TEXT BLOCK
BEGIN

6-8 November 2019
MPI for Evolutionary Biology
Europe/Berlin timezone

Causes and consequences of seasonal transgenerational plasticity in a precocial rodent

8 Nov 2019, 09:30
15m
Lecture Hall (MPI for Evolutionary Biology)

Lecture Hall

MPI for Evolutionary Biology

Speaker

Anja Günther

Description

When environments are unstable, genetic parental information is often not sufficient for offspring to become optimally adapted to the environment and parental effects may be necessary to prepare offspring for the environment they are likely to experience. Seasonally distinct life history patterns over sequential cohorts in short-lived animals are one example in which cues of the early environment either indirectly through parents or by direct experience shape phenotypes across generations. In response to predictably different ecological conditions, individuals born in different seasons often differ consistently in behaviour and physiology throughout life, often with consequences for fitness. Wild cavies (Cavia aperea) born into spring or autumn differ in behavioural traits such as risk-taking or stress-coping and in physiological underpinnings such as hormone levels or metabolic rates throughout life. In a series of experiments I tested by which mechanisms (maternal hormones and epigenetic effects, maternal behaviour or direct environmental cues) these seasonal differences are shaped and if they impose fitness consequences in matching versus non-matching environmental conditions later in life. While maternal behaviour has only limited influence in this precocial species, direct environmental cues and differences in hormone concentrations in early life shape permanent differences between seasonal cohorts that translate to the onset of reproduction as well as investment into offspring in adult life. Reproduction under mismatching conditions resulted in elevated maternal metabolic rates and reduced fecundity. Taken together, these results suggest that seasonal programming of offspring phenotypes is 1) a predictable form of transgenerational plasticity and 2) it provides an adaptive mechanism to adjust offspring to the environment they encounter after birth.

END

(Stored data)
BEGIN

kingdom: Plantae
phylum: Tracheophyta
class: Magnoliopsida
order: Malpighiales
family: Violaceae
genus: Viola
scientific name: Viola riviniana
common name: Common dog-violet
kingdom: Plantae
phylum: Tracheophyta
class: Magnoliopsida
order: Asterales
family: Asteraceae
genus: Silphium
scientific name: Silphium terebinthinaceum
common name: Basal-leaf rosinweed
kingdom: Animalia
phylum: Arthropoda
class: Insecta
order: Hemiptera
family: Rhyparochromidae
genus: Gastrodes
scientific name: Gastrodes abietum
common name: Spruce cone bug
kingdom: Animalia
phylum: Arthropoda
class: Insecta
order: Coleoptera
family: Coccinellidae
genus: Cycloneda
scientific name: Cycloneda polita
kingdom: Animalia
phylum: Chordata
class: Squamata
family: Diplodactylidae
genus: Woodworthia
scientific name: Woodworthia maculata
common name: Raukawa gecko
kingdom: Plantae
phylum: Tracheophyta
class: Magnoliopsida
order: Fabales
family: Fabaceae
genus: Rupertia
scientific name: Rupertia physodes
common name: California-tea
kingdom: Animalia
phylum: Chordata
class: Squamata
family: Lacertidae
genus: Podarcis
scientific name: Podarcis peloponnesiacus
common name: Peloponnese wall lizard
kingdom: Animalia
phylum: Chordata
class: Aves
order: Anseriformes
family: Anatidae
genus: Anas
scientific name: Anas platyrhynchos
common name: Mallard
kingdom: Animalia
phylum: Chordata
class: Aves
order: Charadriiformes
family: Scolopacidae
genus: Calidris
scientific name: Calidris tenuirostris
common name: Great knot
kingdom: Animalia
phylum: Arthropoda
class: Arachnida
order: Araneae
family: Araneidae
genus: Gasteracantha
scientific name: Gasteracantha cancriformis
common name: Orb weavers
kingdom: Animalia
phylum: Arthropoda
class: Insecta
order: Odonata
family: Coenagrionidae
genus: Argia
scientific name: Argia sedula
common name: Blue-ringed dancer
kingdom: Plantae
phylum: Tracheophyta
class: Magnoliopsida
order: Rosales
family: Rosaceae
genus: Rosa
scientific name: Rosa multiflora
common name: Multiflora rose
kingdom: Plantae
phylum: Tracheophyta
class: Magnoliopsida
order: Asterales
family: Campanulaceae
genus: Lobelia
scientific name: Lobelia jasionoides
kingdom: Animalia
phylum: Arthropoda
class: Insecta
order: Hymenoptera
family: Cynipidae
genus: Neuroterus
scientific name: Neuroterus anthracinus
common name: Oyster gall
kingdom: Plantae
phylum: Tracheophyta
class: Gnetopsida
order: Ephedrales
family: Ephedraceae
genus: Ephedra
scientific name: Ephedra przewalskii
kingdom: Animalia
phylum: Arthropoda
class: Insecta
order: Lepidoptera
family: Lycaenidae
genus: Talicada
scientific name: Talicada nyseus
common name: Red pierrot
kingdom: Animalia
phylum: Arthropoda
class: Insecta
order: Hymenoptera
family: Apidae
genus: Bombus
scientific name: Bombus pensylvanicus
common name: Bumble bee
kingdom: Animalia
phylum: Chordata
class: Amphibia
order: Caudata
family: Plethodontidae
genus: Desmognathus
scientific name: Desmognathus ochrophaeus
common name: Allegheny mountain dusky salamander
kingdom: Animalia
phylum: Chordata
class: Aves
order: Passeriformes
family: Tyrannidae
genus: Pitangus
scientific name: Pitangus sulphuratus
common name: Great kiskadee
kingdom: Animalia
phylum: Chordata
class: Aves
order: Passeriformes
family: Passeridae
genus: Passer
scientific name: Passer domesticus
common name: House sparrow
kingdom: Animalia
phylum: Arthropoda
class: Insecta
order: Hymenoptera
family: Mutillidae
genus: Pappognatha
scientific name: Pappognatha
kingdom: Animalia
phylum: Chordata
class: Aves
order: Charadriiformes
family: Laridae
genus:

END

WORK ORDER 1
Copy the talk listing starting at "6-8 November 2019" and ending at "for Evolutionary Biology)", renaming "Lecture Hall" to "Auditorium".
WORK ORDER 2
According to the talk listing, what did reproduction under mismatching conditions result in?

EXPECTED ANSWER 1
6-8 November 2019
MPI for Evolutionary Biology
Europe/Berlin timezone

Causes and consequences of seasonal transgenerational plasticity in a precocial rodent

8 Nov 2019, 09:30
15m
Auditorium (MPI for Evolutionary Biology)

EXPECTED ANSWER 2
Elevated maternal metabolic rates and reduced fecundity.